Meat Market: Female Flesh Under Capitalism
- Author: Laurie Penny
- Language: English
- Subjects: Feminism, Consumerism, Capitalism
- Published: Winchester
- Publisher: Zero Books
- Publication date: 2011
- Publication place: United Kingdom
- Media type: Print (Paperback)
- Pages: 79
- ISBN: 9781846945212
- Dewey Decimal: 305.42
- Followed by: Unspeakable Things: Sex, Lies and Revolution

= Meat Market: Female Flesh Under Capitalism =

2011 book by Laurie Penny

Meat Market: Female Flesh Under Capitalism is a 2011 book by British journalist, author and political activist Laurie Penny, which they describe as their "little anti-capitalist-feminist pop-theory book".

==Background==
The book is critical of "the patriarchal capitalist machine", the sexualisation of women and gender stereotyping, and the capitalist economic system which entrenches discrimination towards women.

== Content ==
- Introduction: Branded Bodies – Penny gives an overview of how female flesh is a resource and commodity, while women are simultaneously the biggest consumers. They state that the book is "an attempt to chart some of the ways in which women's bodies are marginalized and controlled under late capitalism."
- Chapter 1: An Anatomy of Modern Frigidity – Penny begins the novel by discussing the supposed rise of "raunch culture", exemplified by things such as Girls Gone Wild and the Playboy Bunny.

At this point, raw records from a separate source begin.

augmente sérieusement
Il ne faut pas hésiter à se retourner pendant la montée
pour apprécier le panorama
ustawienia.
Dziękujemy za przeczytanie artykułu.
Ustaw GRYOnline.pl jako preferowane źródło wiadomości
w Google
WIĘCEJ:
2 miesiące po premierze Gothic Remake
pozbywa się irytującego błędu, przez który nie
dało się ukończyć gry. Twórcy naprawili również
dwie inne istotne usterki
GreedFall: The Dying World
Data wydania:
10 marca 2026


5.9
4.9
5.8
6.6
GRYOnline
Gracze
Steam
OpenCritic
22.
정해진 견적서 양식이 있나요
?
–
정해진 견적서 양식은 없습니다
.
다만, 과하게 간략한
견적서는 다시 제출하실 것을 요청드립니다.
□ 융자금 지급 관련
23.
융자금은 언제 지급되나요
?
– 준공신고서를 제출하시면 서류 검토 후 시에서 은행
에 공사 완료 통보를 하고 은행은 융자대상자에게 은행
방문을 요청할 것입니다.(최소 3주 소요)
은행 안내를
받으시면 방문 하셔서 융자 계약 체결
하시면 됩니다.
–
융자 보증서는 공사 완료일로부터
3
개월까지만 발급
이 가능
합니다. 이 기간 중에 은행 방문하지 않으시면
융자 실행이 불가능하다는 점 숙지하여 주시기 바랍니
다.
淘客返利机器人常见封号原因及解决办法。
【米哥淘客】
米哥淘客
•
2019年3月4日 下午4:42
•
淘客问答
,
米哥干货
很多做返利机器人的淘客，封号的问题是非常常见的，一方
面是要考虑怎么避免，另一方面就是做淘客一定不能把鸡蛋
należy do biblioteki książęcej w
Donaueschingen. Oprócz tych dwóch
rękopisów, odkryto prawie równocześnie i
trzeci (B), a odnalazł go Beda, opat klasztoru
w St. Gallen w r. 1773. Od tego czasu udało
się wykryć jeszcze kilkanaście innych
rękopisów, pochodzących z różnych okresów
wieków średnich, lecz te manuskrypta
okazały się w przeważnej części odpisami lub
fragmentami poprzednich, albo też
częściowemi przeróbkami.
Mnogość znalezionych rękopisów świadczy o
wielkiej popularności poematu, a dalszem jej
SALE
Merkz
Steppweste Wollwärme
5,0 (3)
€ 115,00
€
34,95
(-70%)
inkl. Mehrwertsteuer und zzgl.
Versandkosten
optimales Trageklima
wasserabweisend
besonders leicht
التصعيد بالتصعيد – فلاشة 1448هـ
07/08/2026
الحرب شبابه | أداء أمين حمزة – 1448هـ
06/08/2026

They speak of how since sex sells, much of advertisement has been sexualized, but that we are sold an artificial and unrealistic portrayal of sex and sexuality. Furthermore, real sex exists as a threat to capital, as it cannot be branded, mass-produced and resold to us. They then speak of how all women put in a great amount of time and work into becoming sexual objects, but sex work itself is stigmatized and made illegal in society, and that sex workers are some of the most marginalized members of society. They note how sex work is done mostly out of economic necessity, and very rarely out of desire, and therefore sex work should be framed as an economic question and not a moral one.
- Chapter 2: Taking Up Space – In this chapter Penny largely focuses on eating disorders, particularly anorexia. Penny highlights the stories of two young women, Jo and Hannah, who give adverse testimony to the usual ideas surrounding anorexia. Instead of developing the eating disorder to conform to beauty standards, the two confess that they were anorexic in order to look ugly and un-feminine. They go on to note that anorexia awareness campaigns either glamorize and sexualize those suffering from the eating disorder, or they trivialize those suffering and make the women look weak and helpless. Penny rounds out the chapter by giving a personal account of their own struggles dealing with anorexia.
- Chapter 3: Gender Capital – Penny rejects the idea of female body essentialism in defining womanhood. They reject ideas that transgender individuals are either men trying to invade female spaces or repressed homosexuals who would rather change their gender than be in a same-sex relationship. They explain how it is rational for those who wish to be addressed by the gender they feel to feel they must give social cues to those around them. They go on to note that the female identity is something that must be purchased and added to the flesh, and that trans-women know this better than any other group. Trans women often want to live outside gender norms as much as other women, but they are expected to prove their femininity on a routine basis. They also reject the ideas that feminists get to be "gatekeepers" of what is and is not female, and that such gatekeepers are antithetical to feminism as a whole.
- Chapter 4: Dirty Work – Penny explains how capitalism is essential to the marginalization of domestic work. Spaces of work became separate during the industrial revolution, where the home became a private sphere created for women to work on creating and sustaining life. The justification for this separation of the genders quickly took on a social Darwinist approach and the creation of the myth of prehistoric hunter-gatherer gender roles. Furthermore, they explain that men's refusal to gain competency in domestic work is not only a guide to keep women in traditional positions, but also prevents men from achieving independence, making them dependent on women to have a functioning home. Penny tells how many women who have escaped domestic drudgery have simply passed the work on to some other woman that they employ to do the work for them. They round out the books by mentioning that without domestic work western society would crumble.

==Reception==
In The Independent, Abby O'Reilly described the work as "a nutritious thought-snack for emergent feminists and those approaching female cultural positioning from a socialist perspective" whilst it was described in Peace News as "a great first book on feminism by a worthy successor to Wolf, Greer and Woolf". In the Oxonian Review, the book was praised as a "a stirring call to political action" while in Red Pepper Jennie O'Hara wrote that the Meat Market was "refreshing reading" in its rebuttal of anti-sex feminism. Eleanor Davies of The Anti-capitalist Initiative believes that while the book shows "articulate, sharp observations", it is lacking due to Penny showing no solutions as we head forward.